Sounds like fun.  Should be some fine specimens there.


----------



## goodhors (Oct 18, 2011)

Wear comfortable shoes, the mileage you cover to see things is HUGE!  There are folks selling every horse
thing under the sun, so bring some spending money.  Know your prices on things, so you can spot bargins 
and not overpay.  If you have a GOOD western hat, Rod's is one of the better places to get it "shaped" while
you are there.  Wear a felt hat, straws are for summer, and summer is gone.

Do you have a favorite show catagory?  Check first thing to see if they are showing in that catagory on your 
visit day, to catch the class.  Have any favorite stallions?  There are rows of stallions to look over in person, 
check out in Stallion Row.

There are places to get horses shod, so perhaps watching some Farriers putting on shoes would interest you.

There is nothing like Congress anywhere else.  Have a good time.


----------



## Horsiezz (Oct 18, 2011)

I live sort of close to it! I am going my first time on Thursday, but I heard its a very fun experience but the stuff for sale is very expensive!


----------



## Year of the Rooster (Oct 18, 2011)

goodhors- so far, I don't know what I like lol so I am willing to try just about anything and everything possible. 
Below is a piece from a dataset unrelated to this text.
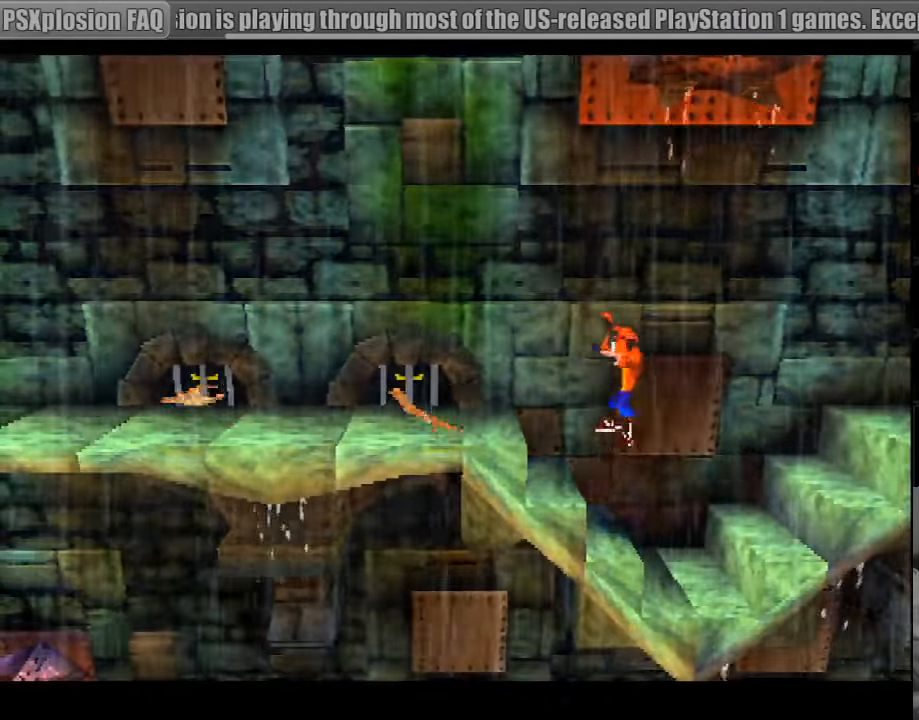
{"buttons": ["CROSS", "DPAD_LEFT"], "events": [[267, "DPAD_LEFT", "down"], [283, "CROSS", "down"]]}
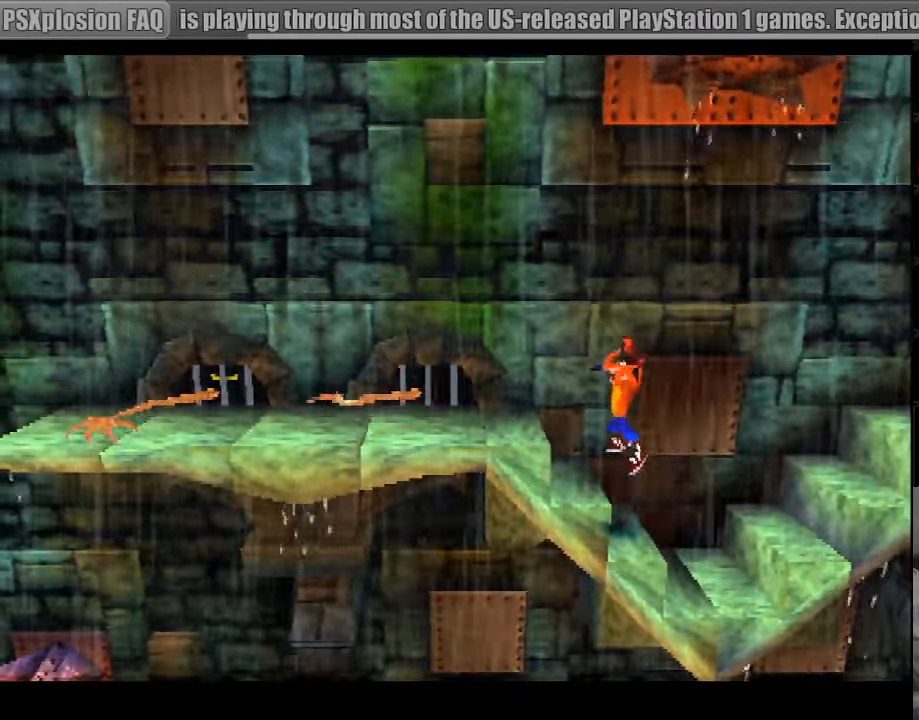
{"buttons": ["SQUARE", "DPAD_LEFT"], "events": [[283, "SQUARE", "down"], [333, "CROSS", "up"]]}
Horsiezz- a friend of mine went there last weekend and spent over $400 approximately, and all she bought were a few shirts and new boots


----------



## Year of the Rooster (Oct 22, 2011)

Today was an awesome day! I ended up buying a cowboy hat and my first ever pair of cowboy boots, and I am loving them!  Beautiful horses there and some of the most adorable puppies


----------



## Ms. Research (Oct 23, 2011)

Year of the Rooster said:
			
		

> Today was an awesome day! I ended up buying a cowboy hat and my first ever pair of cowboy boots, and I am loving them!  Beautiful horses there and some of the most adorable puppies


Glad you had an excellent day!  Congratulations on your first ever pair of cowboy boots.  Always loved mine.  Once they are broken in, they are as comfortable as sneakers.


----------



## Horsiezz (Oct 23, 2011)

I had a GREAT day at Congress too! I ended up buying a pair of splint boots and a martingale. I am going to start showing in AQHA's new class, Ranch Horse Pleasure, with my mare this coming spring so if we do well I hope to go to Congress  Glad you have a great time as well! I love me some quarter horses!  lol!


----------



## Year of the Rooster (Oct 23, 2011)

Horsiezz said:
			
		

> I had a GREAT day at Congress too! I ended up buying a pair of splint boots and a martingale. I am going to start showing in AQHA's new class, Ranch Horse Pleasure, with my mare this coming spring so if we do well I hope to go to Congress  Glad you have a great time as well! I love me some quarter horses!  lol!


Good luck showing!  I hope you make it. I loved some of the horses there, especially the greys, blacks, and palominos!


----------



## Horsiezz (Oct 24, 2011)

Year of the Rooster said:
			
		

> Horsiezz said:
> 
> 
> 
> ...


The greys I saw were beautiful!!! Did you see some of the red, strawberry, and blue roans? GORGEOUS! I was there saturday and watched some of their Congress Super Sale Auction, and one horse sold for 32k and another horse went for only 600 dollars! We were shocked! It had bloodlines to die for and seemed like a very nice yearling filly! 
If we had a number we would of bought it right away! It was crazy!


----------



## Year of the Rooster (Oct 24, 2011)

Horsiezz said:
			
		

> Year of the Rooster said:
> 
> 
> 
> ...


Holy cow!  We only had time to watch some showmanship and a class of mares. That is unbelieveable though about the auction! Do you remember the name of the horse or the seller? I got a copy of The Equine Chronicle so I could probably find a picture... but this book is huge haha


----------